**Instruction:** For every entry below, give it back exactly and leave out any image.

**Records provided:**
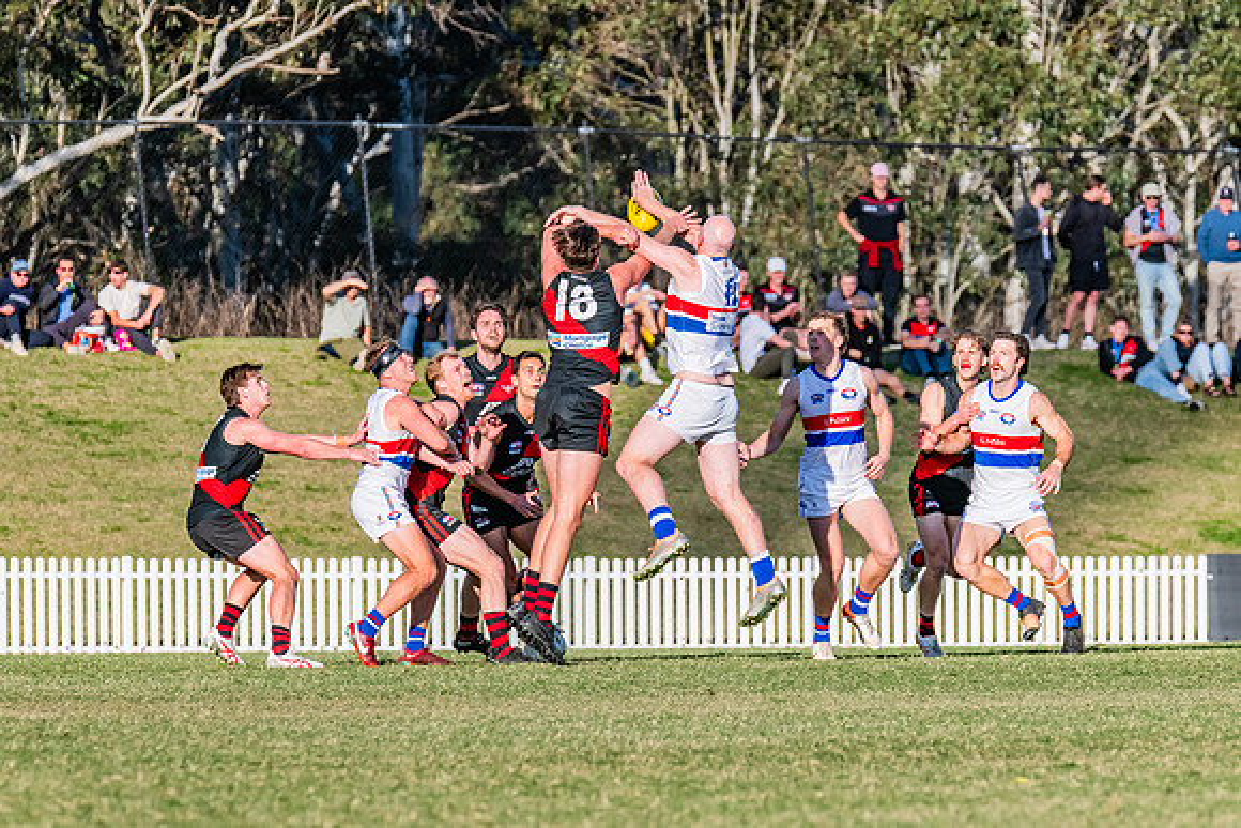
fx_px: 13441
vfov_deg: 3.5
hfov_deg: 5.3
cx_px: 670
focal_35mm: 390
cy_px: 331
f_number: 10
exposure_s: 1/1600
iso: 800
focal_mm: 310
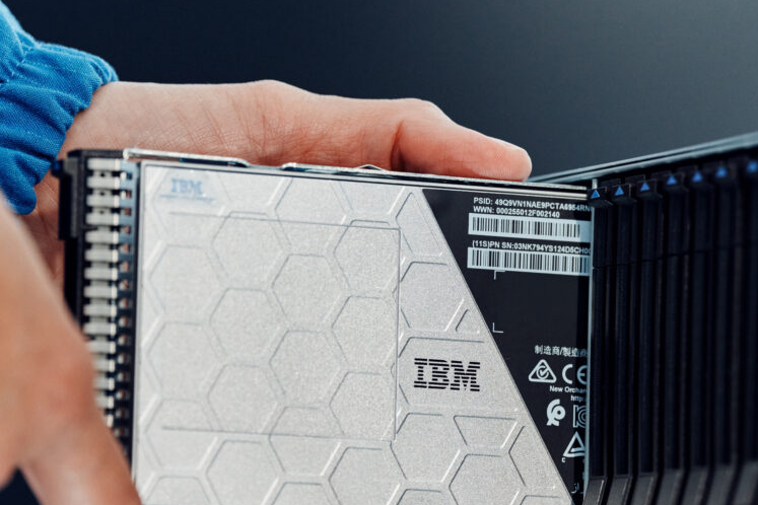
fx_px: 5685
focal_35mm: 270
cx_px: 308
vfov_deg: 5.1
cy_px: 370
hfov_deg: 7.6
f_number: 4
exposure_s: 1/400
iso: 800
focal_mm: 168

**Task response:**
fx_px: 13441
vfov_deg: 3.5
hfov_deg: 5.3
cx_px: 670
focal_35mm: 390
cy_px: 331
f_number: 10
exposure_s: 1/1600
iso: 800
focal_mm: 310
fx_px: 5685
focal_35mm: 270
cx_px: 308
vfov_deg: 5.1
cy_px: 370
hfov_deg: 7.6
f_number: 4
exposure_s: 1/400
iso: 800
focal_mm: 168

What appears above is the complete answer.